11 Great Quotations From Maurice Sendak

Maurice Sendak, the legendary author and illustrator, passed away on Tuesday at 83.

While he was the author and/or illustrator of more than 50 books, Sendak was best known for his 1963 classic, "Where the Wild Things Are," which chronicles the adventures of Max as he makes his way through -- and ultimately comes to rule -- an imaginary kingdom of Wild Things.

Sendak was not known to hold back in interviews, whether he was speaking about politicians or reflecting on his own life. With that in mind, The Huffington Post has collected some of his quotations from over the years as well as one very classic line from "Where the Wild Things Are."

Maurice Sendak Quotations:

"Grown-ups desperately need to feel safe, and then they project onto the kids. But what none of us seem to realize is how smart kids are. They don't like what we write for them, what we dish up for them, because it's vapid, so they'll go for the hard words, they'll go for the hard concepts, they'll go for the stuff where they can learn something, not didactic things, but passionate things."
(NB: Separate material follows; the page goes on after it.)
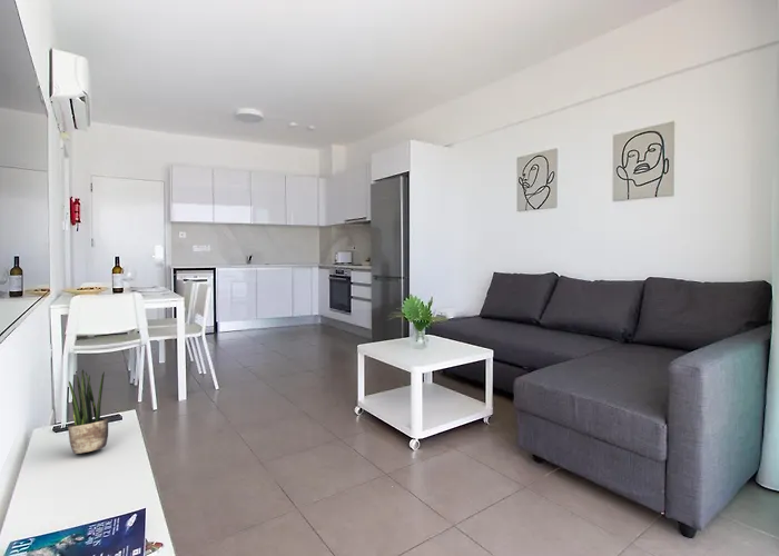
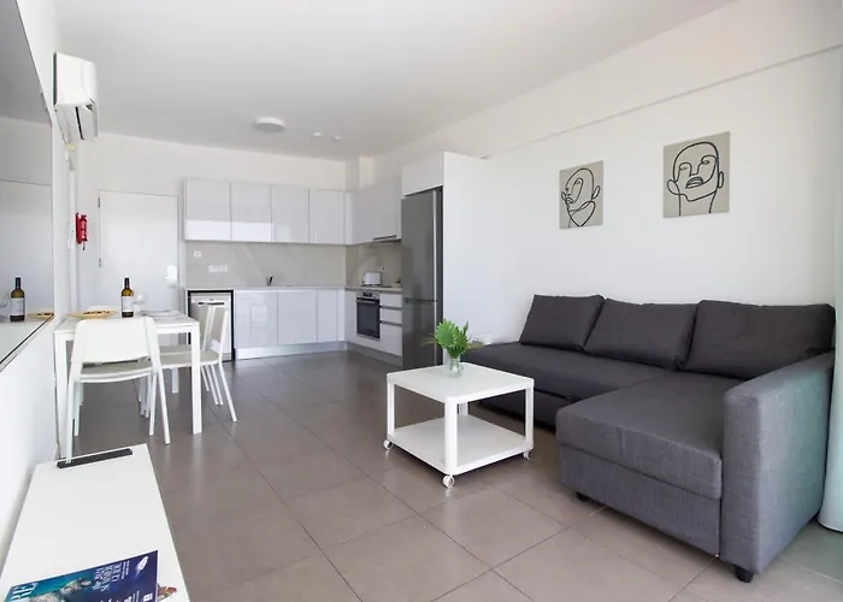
- potted plant [67,368,109,455]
"I hate them. It's like making believe there's another kind of sex. There isn't another kind of sex. There isn't another kind of book! A book is a book is a book."

- Sendak's thoughts on eBooks, shared with the Guardian's Emma Brockes in 2011.

"There is something so hopelessly gross and vile about him that it's hard to take him seriously."

- On Newt Gingrich, as told to Stephen Colbert on "The Colbert Report," January 2012.

“I didn’t want them to be traditional monsters, like griffins and gorillas and such like. I wanted them to be very, very personal. It had to come out of my own particular life. And I remember it took a very long time until that gestation occurred and when they began to appear on drawing paper, and they began to be what I liked. And it was only when I had them all that I realized they were all my Jewish relatives.”

- Speaking on the NPR program "Fresh Air," in 1986.

"I don't write for children. I write, and somebody says, 'That's for children.'"

- Speaking with Stephen Colbert on "The Colbert Report" in January, 2012.

“I have nothing now but praise for my life. I’m not unhappy. I cry a lot because I miss people. They die and I can’t stop them. They leave me and I love them more. ... What I dread is the isolation. ... There are so many beautiful things in the world which I will have to leave when I die, but I’m ready, I’m ready, I’m ready.”

- From This Pig Wants To Party: Maurice Sendak’s Latest; Fresh Air, September 20, 2011.

You know who my gods are, who I believe in fervently? Herman Melville, Emily Dickinson – she’s probably the top – Mozart, Shakespeare, Keats. These are wonderful gods who have gotten me through the narrow straits of life.”

- From Artist, Writer and Designer Maurice Sendak; Fresh Air, October 30, 2003.

"I believe there is no part of our lives, our adult as well as child life, when we're not fantasizing, but we prefer to relegate fantasy to children, as though it were some tomfoolery only fit for the immature minds of the young. Children do live in fantasy and reality; they move back and forth very easily in a way we no longer remember how to do."

- From Virginia Haviland's "Questions to an Artist Who Is Also an Author: A Conversation between Maurice Sendak and Virginia Haviland," published in 1972, via the Christian Science Monitor.

"I'm totally crazy, I know that. I don't say that to be a smartass, but I know that that's the very essence of what makes my work good. And I know my work is good. Not everybody likes it, that's fine. I don't do it for everybody. Or anybody. I do it because I can't not do it."

From an interview with the Guardian's Emma Brockes in 2011.

Live your life. Live your life. Live your life.

Also from This Pig Wants To Party: Maurice Sendak’s Latest; Fresh Air, September 20, 2011.

"And now," cried Max, "let the wild rumpus start!"